As mentioned in the introduction, any software for linear SVM classification can be used to train RankSVM. The training samples \({\mathbf{x}}_i\) simply need to be replaced by the differences \({\mathbf{x}}_i-{\mathbf{x}}_j\) for \((i,j) \in {\mathcal P}.\) In matrix form, this means replacing the matrix X by AX where A is a p × n sparse matrix, \(p=|{\mathcal P}|.\) Each row of A encodes a preference: if \((i,j) \in {\mathcal P},\) there exists a row k of A such that A ki  = 1, A kj  = −1 and the rest of the row is 0.

Since the size of the new training matrix AX is p × d, applying naively the truncated Newton method presented in the previous section would yield an O(pd) complexity. However, it is possible to do better because the AX matrix does not need to be computed explicitly. Indeed, because of the linear conjugate gradient algorithm, the Hessian vector multiplication can be written as,

$$ H{\mathbf s} = {\mathbf s} + 2C X^\top A^\top DAX{\mathbf s}, $$

where now I and D are p × p matrices. By multiplying from the right, this product can be computed in O(nd + p) time due to the sparseness of A.

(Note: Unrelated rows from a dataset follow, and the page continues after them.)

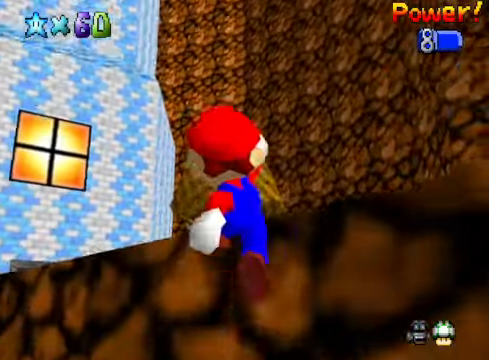
{"buttons": [], "left_stick": "center", "right_stick": "center", "events": [[334, "A", "down"], [334, "R1", "down"], [401, "left_stick", "center"], [434, "A", "up"], [434, "R1", "up"]]}
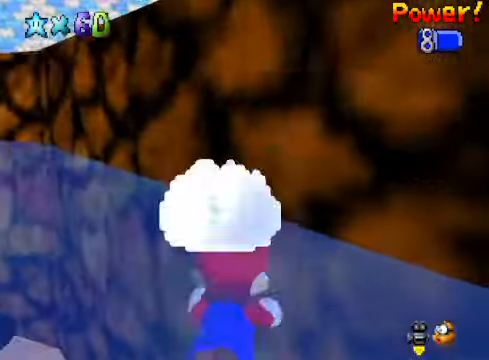
{"buttons": ["A"], "left_stick": "down", "right_stick": "center", "events": [[267, "left_stick", "down"], [501, "A", "down"]]}
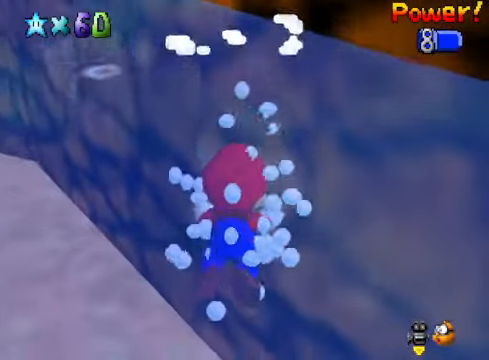
{"buttons": [], "left_stick": "down-right", "right_stick": "center", "events": [[301, "A", "up"], [468, "left_stick", "down-right"]]}
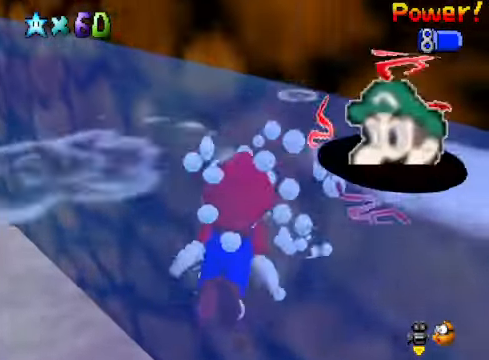
{"buttons": [], "left_stick": "center", "right_stick": "center", "events": [[167, "left_stick", "center"], [234, "left_stick", "down"], [334, "A", "down"], [468, "A", "up"], [501, "left_stick", "center"]]}
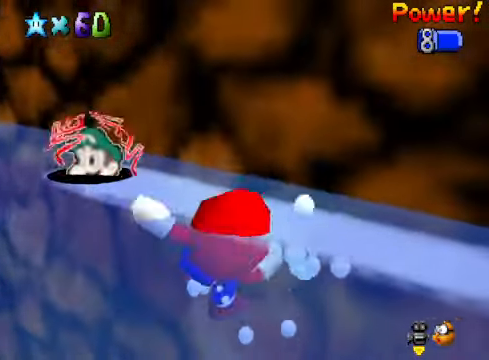
{"buttons": [], "left_stick": "down-right", "right_stick": "center", "events": [[468, "left_stick", "down-right"]]}
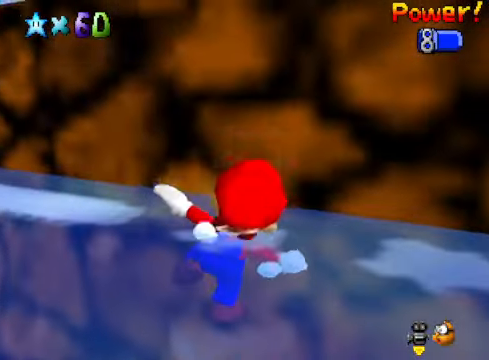
{"buttons": ["A"], "left_stick": "down", "right_stick": "center", "events": [[334, "left_stick", "down"], [367, "A", "down"]]}
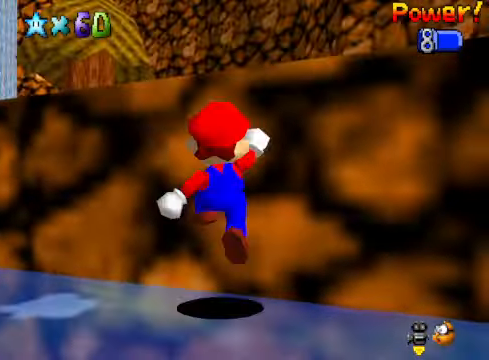
{"buttons": [], "left_stick": "up", "right_stick": "center", "events": [[33, "A", "up"], [100, "left_stick", "center"], [367, "A", "down"], [434, "A", "up"], [501, "left_stick", "up"]]}
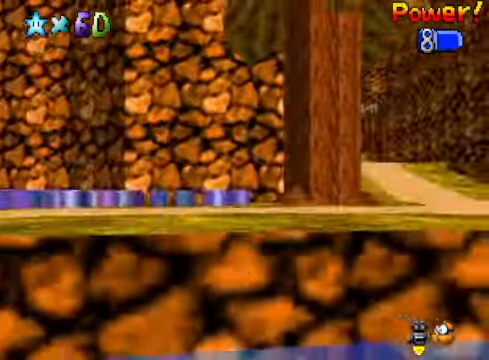
{"buttons": [], "left_stick": "up-right", "right_stick": "center", "events": [[33, "left_stick", "up-right"], [67, "right_stick", "down-left"], [200, "right_stick", "center"], [301, "right_stick", "down-left"], [401, "right_stick", "center"]]}
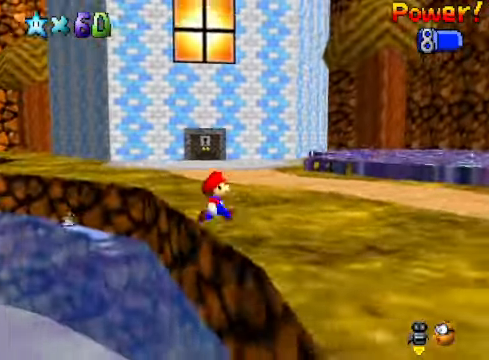
{"buttons": [], "left_stick": "up-right", "right_stick": "center", "events": []}
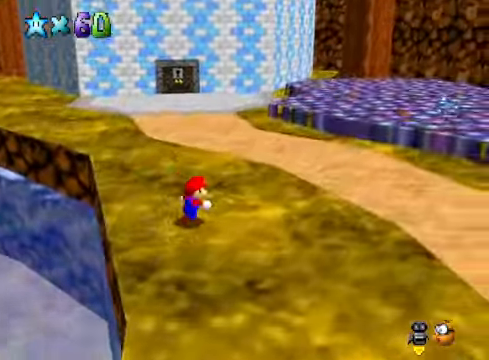
{"buttons": [], "left_stick": "up-right", "right_stick": "center", "events": [[67, "right_stick", "down-left"], [167, "right_stick", "center"], [267, "right_stick", "down-left"], [401, "right_stick", "center"]]}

We call this adaptation of Algorithm 1 to the RankSVM formulation PRSVM, which stands for Primal RankSVM. Matlab code for this algorithm is available at http://olivier.chapelle.cc/primal/.

4 A better algorithm

As indicated earlier, computing gradient and Hessian times vector form the crucial time-consuming operations of the Newton training algorithm. The objective function has the form \({\frac{1}{2}} \|{\bf w}\|^2 + CL\) where L is the accumulation of all loss terms. Let g L and H L denote the gradient and Hessian of L. Since g = w + C g L and \(H{\bf s}={\mathbf{s}}+CH_L{\mathbf{s}},\) we focus on finding efficient ways of computing g L and \(H_L{\mathbf{s}}.\) In Sect. 4.1 we take up the case of a single query and two relevance levels, and, in the subsequent section explain how the ideas extend to the general case.

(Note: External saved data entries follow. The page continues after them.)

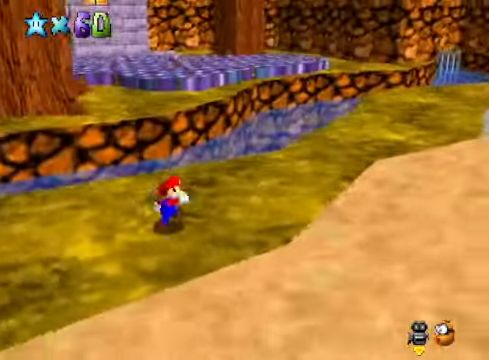
{"buttons": [], "left_stick": "up", "right_stick": "center", "events": [[133, "left_stick", "up"], [300, "L2", "down"], [367, "A", "down"], [500, "A", "up"], [500, "L2", "up"]]}
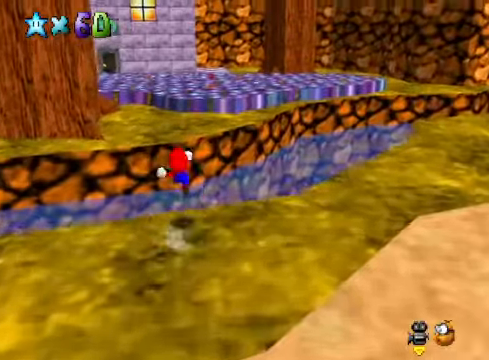
{"buttons": [], "left_stick": "up", "right_stick": "center", "events": []}
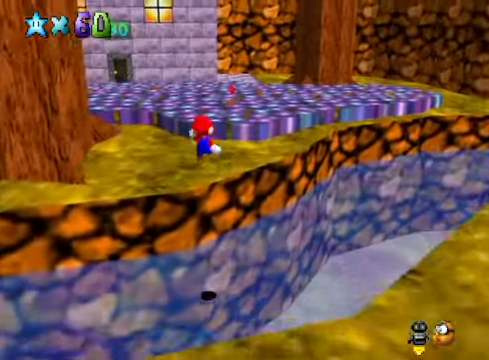
{"buttons": [], "left_stick": "up", "right_stick": "center", "events": []}
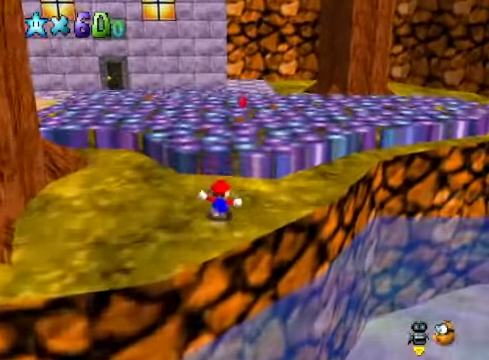
{"buttons": [], "left_stick": "up", "right_stick": "center", "events": [[134, "X", "down"], [267, "X", "up"]]}
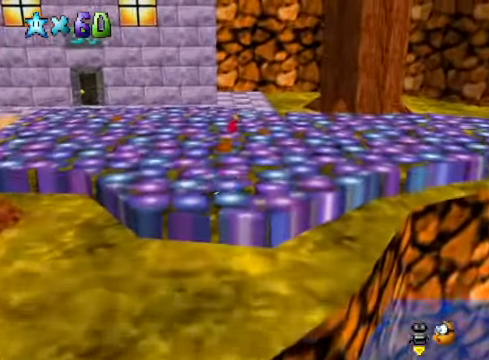
{"buttons": [], "left_stick": "up-left", "right_stick": "center", "events": [[33, "A", "down"], [134, "A", "up"], [367, "left_stick", "up-left"]]}
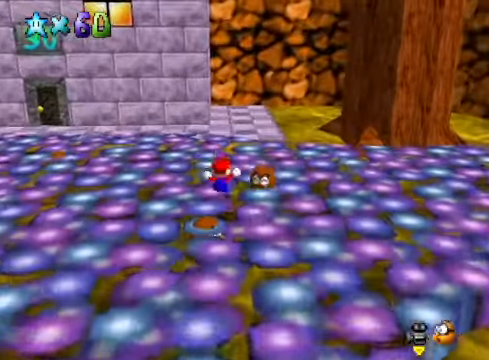
{"buttons": [], "left_stick": "down", "right_stick": "center", "events": [[134, "right_stick", "down-right"], [301, "right_stick", "center"], [367, "left_stick", "down-left"], [434, "right_stick", "down-right"], [501, "left_stick", "down"], [501, "right_stick", "center"]]}
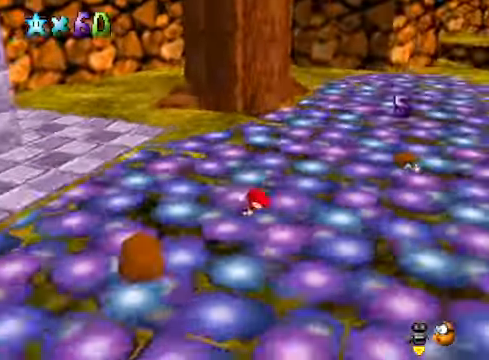
{"buttons": [], "left_stick": "right", "right_stick": "center", "events": [[100, "left_stick", "down-right"], [234, "left_stick", "right"]]}
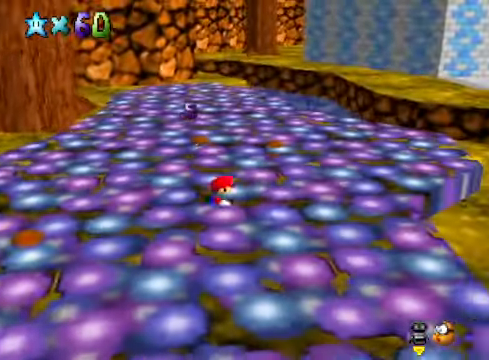
{"buttons": [], "left_stick": "up-right", "right_stick": "center", "events": [[234, "left_stick", "up-right"], [234, "right_stick", "right"], [401, "right_stick", "center"]]}
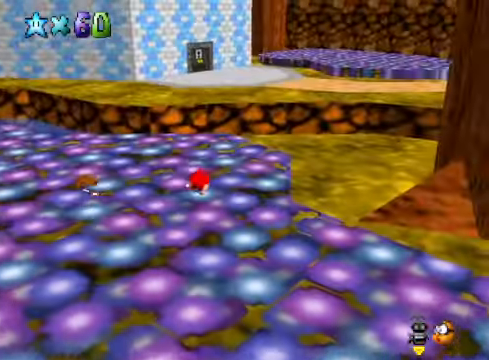
{"buttons": [], "left_stick": "up-right", "right_stick": "center", "events": []}
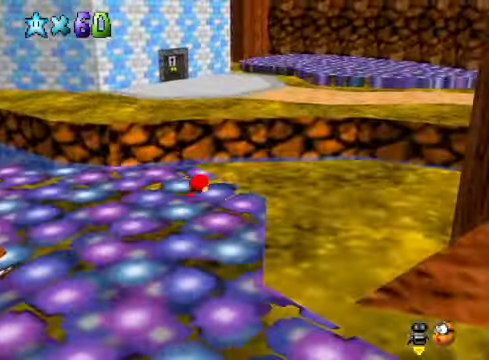
{"buttons": [], "left_stick": "up-right", "right_stick": "center", "events": [[267, "L2", "down"], [367, "A", "down"], [501, "A", "up"], [501, "L2", "up"]]}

4.1 Case of single query and two relevance levels

For this case the given n examples can be partitioned into two sets that define a binary classification problem: \(A=\{i: {\mathbf{x}}_i\,\hbox{is in the higher relevance class}\}\) and \(B=\{i: {\mathbf{x}}_i\,\hbox{is in the lower relevance class}\}.\) Let y = X w. Using A and B we can rewrite the loss as

$$ L = \sum_{i\in A, j\in B} \ell(y_i-y_j), $$
(4)

where \(\ell(t) = \hbox{max}(0,1-t)^2.\) It is useful to define

$$ \tilde{y}_i = \left\{ \begin{array}{ll} y_i - {\frac{1}{2}} &\quad \hbox{if}\;i\in A,\cr y_i + {\frac{1}{2}} &\quad \hbox{if}\;i\in B, \end{array} \right. $$

so that \(\ell(y_i-y_j)\) can be rewritten more simply as \(\hbox{max} (0,\tilde{y}_j-\tilde{y}_i)^2.\) Let

$$ B_i = \{j\in B : \tilde{y}_j>\tilde{y}_i\},\,i\in A;\;A_j = \{i\in A : \tilde{y}_j>\tilde{y}_i\},\,j\in B. $$

Writing \((\tilde{y}_j-\tilde{y}_i)^2\) as \(\tilde{y}_j^2 - \tilde{y}_j\tilde{y}_i-\tilde{y}_i\tilde{y}_j+\tilde{y}_i^2,\) summing the first two terms by the order j, i, reversing the order of summation for the other two terms and simplifying we get

$$ L = \sum_{k=1}^n \alpha_k \tilde{y}_k^2 - \beta_k \tilde{y}_k, $$

where

$$ \alpha_i = |B_i|,\,i\in A;\;\alpha_j = |A_j|,\,j\in B;\;\beta_i = \sum_{j\in B_i} \tilde{y}_j,\,i\in A;\;\beta_j = \sum_{i\in A_j} \tilde{y}_i,\; j\in B, $$

and |S| denotes the cardinality of a set S. We can also get the gradient g L using:

$$ {\mathbf g}_L:={\frac{\partial L}{\partial {\mathbf w}}} = X^\top {\frac{\partial L}{\partial {\mathbf y}}};\;\hbox{and}\,{\frac{\partial L}{\partial y_k}} = 2(\alpha_k\tilde{y}_k-\beta_k), \forall k=1,\ldots,n. $$
(5)

In the above expression the “2” factor applies to the β k term so as to also take care of the dependance of β k on \(\tilde{y}_k.\)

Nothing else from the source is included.